Passage
------------------------------------------------------------

“Gauḍīya’s Twenty-seventh Year”

“Gauḍīya’s Twenty-seventh Year”

Śrī Śrīmad Bhaktivedānta Vāmana Gosvāmī Mahārāja

Presented in English for the first time

Venerating āśraya and viṣaya-vigraha by auspicious invocation

Śrī Gauḍīya Patrikā, the mouthpiece of Śrī Gauḍīya Vedānta Samiti, sets foot in its auspicious twenty-seventh year grasping to its chest the Śrī Bāla-gopāla Jīu who is perfectly served by Gauḍa Purṇānanda Śrī Madhvācārya. Vaiṣṇavas under the guidance of Śrī Rūpa Gosvāmī are part of the Brahma Madhva Gauḍīya sampradāya. That is why Gauḍīya Vedāntācārya Baladeva Vidyābhūṣaṇa Prabhu has praised Śrīmad Ānanda-tīrtha Madhva Muni, the ācārya of the Brahma sampradāya, one of the four Vaiṣṇava sampradāyas, as follows: “Ānanda-tīrtha-nāmā sukhamaya dhāmā yatir jīyāt—All glories to the abode of bliss named Ānanda-tīrtha (the holy abode of bliss).”

It is a matter of special delight that Śrī Patrikā’s new year has been auspiciously invoked and commenced by the collection of hymns titled “Śrīmad Dvādaśa Stotram” (saṅkṣipta-sāram—a concise essence) which Śrī Madhvācārya-pāda has written for the sake of Śrī Nartaka-gopāla (“Dancing Gopāla”), who clutches the yoghurt churning rod and rope. We too, at the beginning of the year, under the guidance of the guru-varga who adhere to the Vedas and Vedic scriptures, are introducing our editorial by prayers and praises of Śrī Pūrṇa-prajñā Yatirāja [Madhvācārya], the incarnation of Hanumān and Bhīma, and his most worshipful Śrī Bāla-gopāla-deva:

pradhārā madhvo āgriyo mahīr apo vigāhate | havir-haviḥṣṇu vandyaḥ | asmabhyaminda vindrayur-madhvaḥ pabasva dhārayā | parjjanyo vṛṣṭimān iva || Ṛg Veda

[“First of those who traveled to Badarikāśrama on the invitation of Śrī Veda-vyāsa, venerated by his disciples who offered their souls or, in other words, worshipped him as the topmost guru, Śrīman Madhvācārya bathes in the flowing grand currents of Gaṅgā and other jñāna-nadīs (“knowledge rivers”). O ambition-bestowing incarnation of Mukhya Vāyu (The Chief Airs)! You connect Viṣṇu, who is full of supreme majesty, to the sujana (saintly personalities). In other words, you rouse their sambandha-jñāna. Your name is Śrī Madhva. Like a showering raincloud, shower the current of knowledge upon us, distribute it everywhere and purify us.]

devaki-nandana nanda-kumāra vṛndāvanāñcana gokula-candra |
kanda-phalāśana sundara-rūpa nandita-gokula vandita-pāda ||

[Son of Devaki (Yaśodā), Nanda’s little boy, O You who plays in Vṛndāvana! O delighter of Gokula! O You whose feet are worshipful! You eat kandmul and fruits, You have such a beautiful form, O moon of Gokula, son of Nanda!]

dāmodara-dūratarāntara vande dārita-pāraga-pāra parasmāt ||

[O Dāmodara! You are very difficult to attain for those who are not purehearted. But You are the refuge for liberated personalities who have crossed over the ocean of material existence. I bow to You!]

Dvādaśa Stotram (6.5, 5.8)

------------------------------------------------------------

Check your understanding
(a) According to the editorial, which publication is the mouthpiece of Śrī Gauḍīya Vedānta Samiti?
(b) Condense the editorial's paragraph that begins "Śrī Gauḍīya Patrikā, the mouthpiece" into a short bulleted list that keeps its main facts.

[Point correspondence tracking data]
------------------------------------------------------------

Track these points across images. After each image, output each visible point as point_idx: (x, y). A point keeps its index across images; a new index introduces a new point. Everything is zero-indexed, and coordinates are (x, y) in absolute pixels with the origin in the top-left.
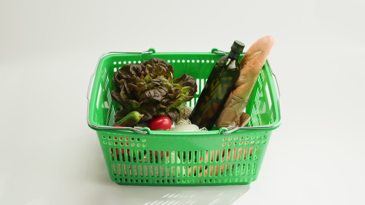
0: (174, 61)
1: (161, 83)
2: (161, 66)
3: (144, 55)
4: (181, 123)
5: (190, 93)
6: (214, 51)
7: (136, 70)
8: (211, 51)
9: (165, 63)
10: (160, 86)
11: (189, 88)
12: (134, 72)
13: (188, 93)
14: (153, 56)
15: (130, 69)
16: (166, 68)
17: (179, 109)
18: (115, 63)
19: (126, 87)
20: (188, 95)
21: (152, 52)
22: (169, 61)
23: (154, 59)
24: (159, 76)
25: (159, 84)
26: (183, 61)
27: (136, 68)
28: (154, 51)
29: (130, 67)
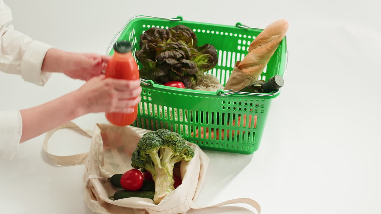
0: (199, 31)
1: (179, 46)
2: (184, 33)
3: (172, 22)
4: (198, 88)
5: (208, 60)
6: (237, 25)
7: (160, 33)
8: (235, 25)
9: (189, 31)
10: (178, 49)
11: (208, 56)
12: (158, 35)
13: (206, 61)
14: (180, 23)
15: (155, 31)
16: (188, 36)
17: (197, 75)
18: (144, 26)
19: (147, 46)
20: (207, 63)
21: (180, 20)
22: (194, 30)
23: (180, 26)
24: (179, 41)
25: (177, 47)
26: (208, 32)
27: (161, 32)
28: (181, 20)
29: (156, 30)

------------------------------------------------------------

Solution list
(a) Śrī Gauḍīya Patrikā.

(b)
- Śrī Gauḍīya Patrikā, the mouthpiece of Śrī Gauḍīya Vedānta Samiti, enters its twenty-seventh year holding to its chest Śrī Bāla-gopāla Jīu, who is perfectly served by Śrī Madhvācārya.
- Vaiṣṇavas under the guidance of Śrī Rūpa Gosvāmī belong to the Brahma Madhva Gauḍīya sampradāya.
- For this reason, Baladeva Vidyābhūṣaṇa Prabhu praised Madhva Muni, ācārya of the Brahma sampradāya (one of the four Vaiṣṇava sampradāyas), with the words "All glories to the abode of bliss named Ānanda-tīrtha."